Bug description

When attempting to create ClickHouse cluster tables (Distributed/Replicated engines) in Superset 5.0.rc3, the operation fails. Standard tables work correctly, but cluster tables throw errors during dataset creation.

Screenshots/recordings

CREATE TABLE analytics.moshi_test -- ON CLUSTER cluster_1S_2R ( appid String, uuid String, time String, server_id Int64 ) ENGINE = ReplicatedMergeTree ORDER BY (appid, uuid, time)

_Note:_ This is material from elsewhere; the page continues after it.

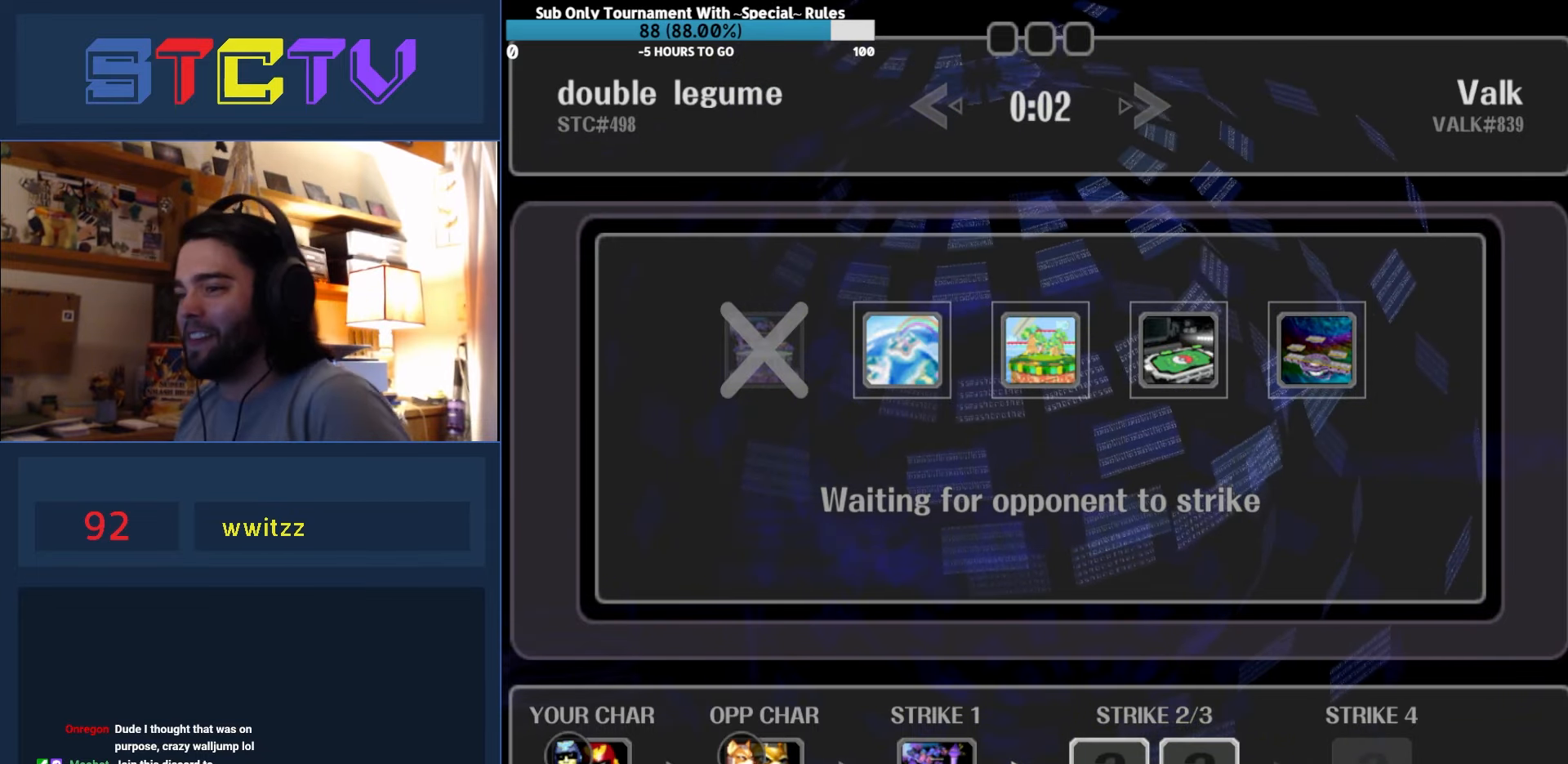
{"buttons": [], "left_stick": "center", "right_stick": "center", "events": []}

ClickHouse Error: clickhouse error: This may be triggered by: Issue 1002 - The database returned an unexpected error.

Superset version

master / latest-dev

Python version

3.10

Node version

18 or greater

Browser

Chrome

Additional context

No response

Checklist

  • [x] I have searched Superset docs and Slack and didn't find a solution to my problem.
  • [ ] I have searched the GitHub issue tracker and didn't find a similar bug report.
  • [ ] I have checked Superset's logs for errors and if I found a relevant Python stacktrace, I included it here as text in the "additional context" section.

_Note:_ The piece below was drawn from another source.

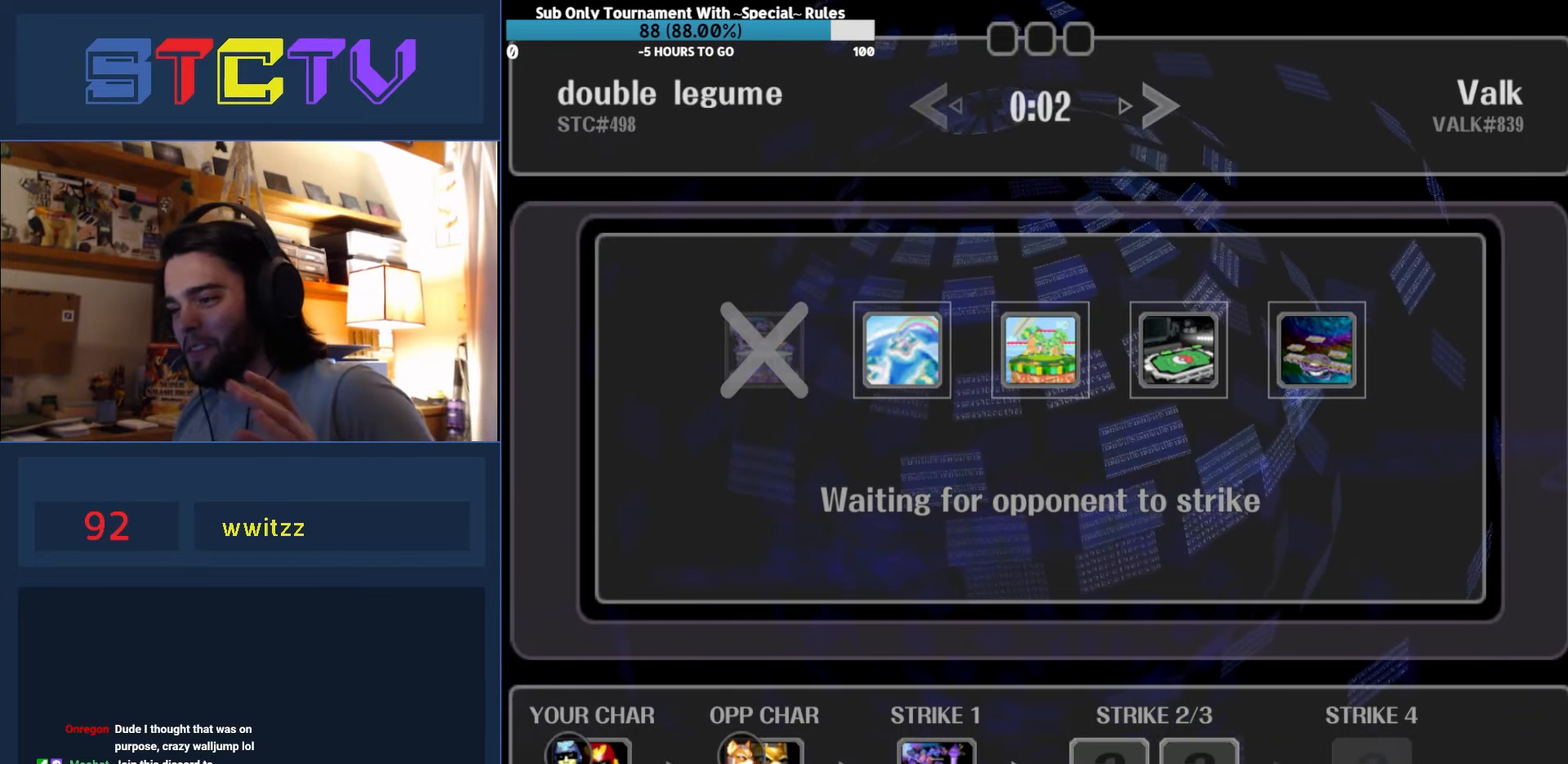
{"buttons": [], "left_stick": "center", "right_stick": "center", "events": []}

Comment From: dosubot[bot]

This error happens because Superset's SQL parsing layer (using sqlglot) doesn't currently handle the ON CLUSTER clause in ClickHouse DDL. When you try to create a Distributed or Replicated table with ON CLUSTER, Superset encounters an unhandled sqlglot.expressions.OnCluster AST node, which leads to a generic error (issue code 1002) and blocks dataset creation. Standard tables work because they don't use this clause.

Recent updates to sqlglot and Superset's SQL parsing logic have not added support for this ClickHouse-specific syntax yet, so this is a current limitation of Superset's ClickHouse integration reference.

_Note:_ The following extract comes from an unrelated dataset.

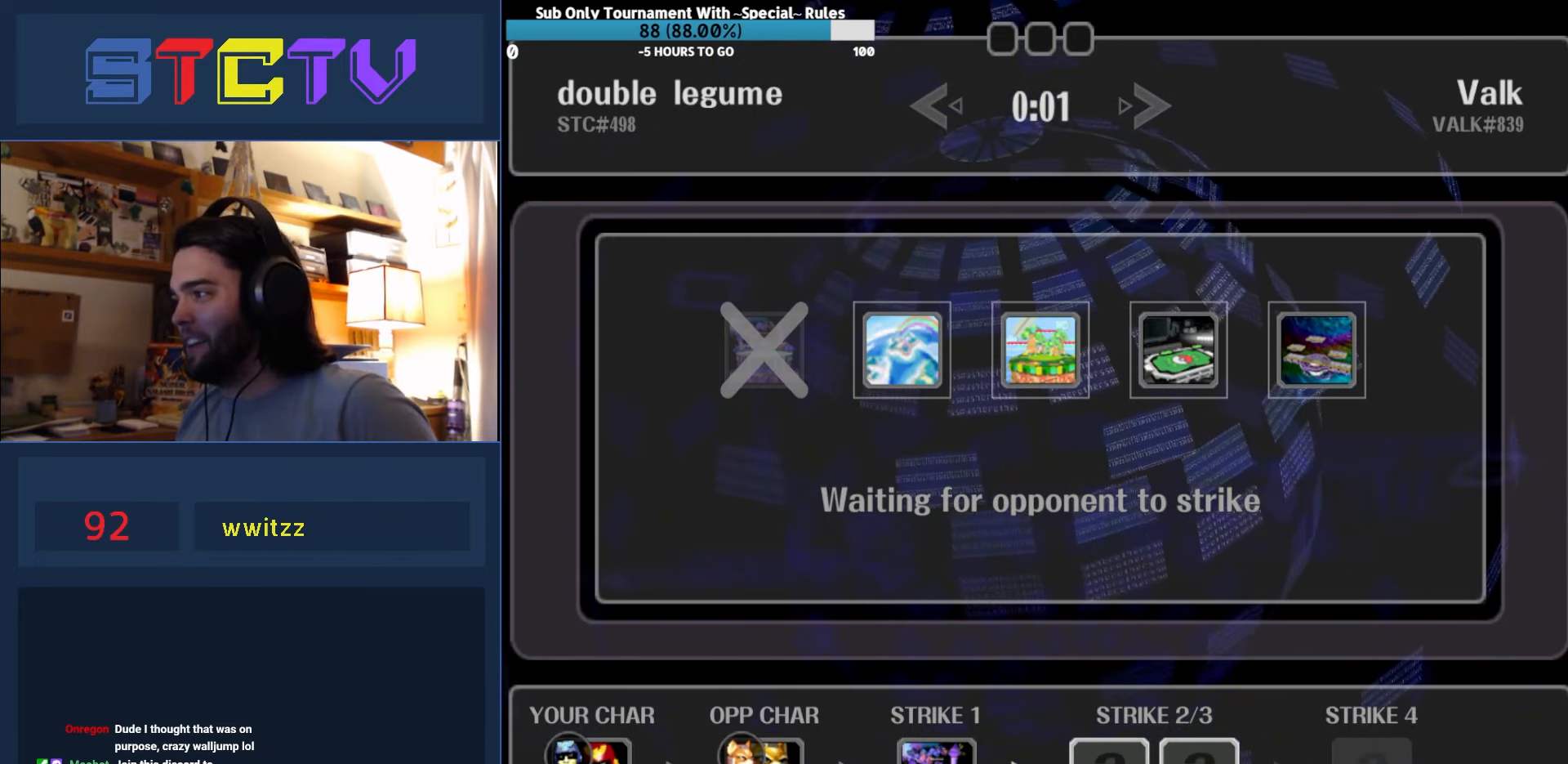
{"buttons": [], "left_stick": "center", "right_stick": "center", "events": []}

As a workaround, you can create the cluster table directly in ClickHouse (outside Superset), then point Superset to the table for dataset creation—Superset should be able to read metadata from existing tables, even if it can't parse the DDL. If you need Superset to parse and manage DDL with ON CLUSTER, it would require changes to Superset's SQL parsing and/or sqlglot to gracefully handle or ignore the OnCluster node.

There are no existing issues or discussions in the repo that address this specific problem. If you need to automate DDL creation via Superset, you may need to wait for upstream support or consider contributing a patch to handle ON CLUSTER in the parsing layer.

To reply, just mention @dosu.


How did I do? Good | Irrelevant | Incorrect | Verbose | Hallucination | Report 🐛 | Other  Join Discord Share on X

Comment From: zhangdong1015

In version 4.0 it worked. Is this issue a new bug?@dosu.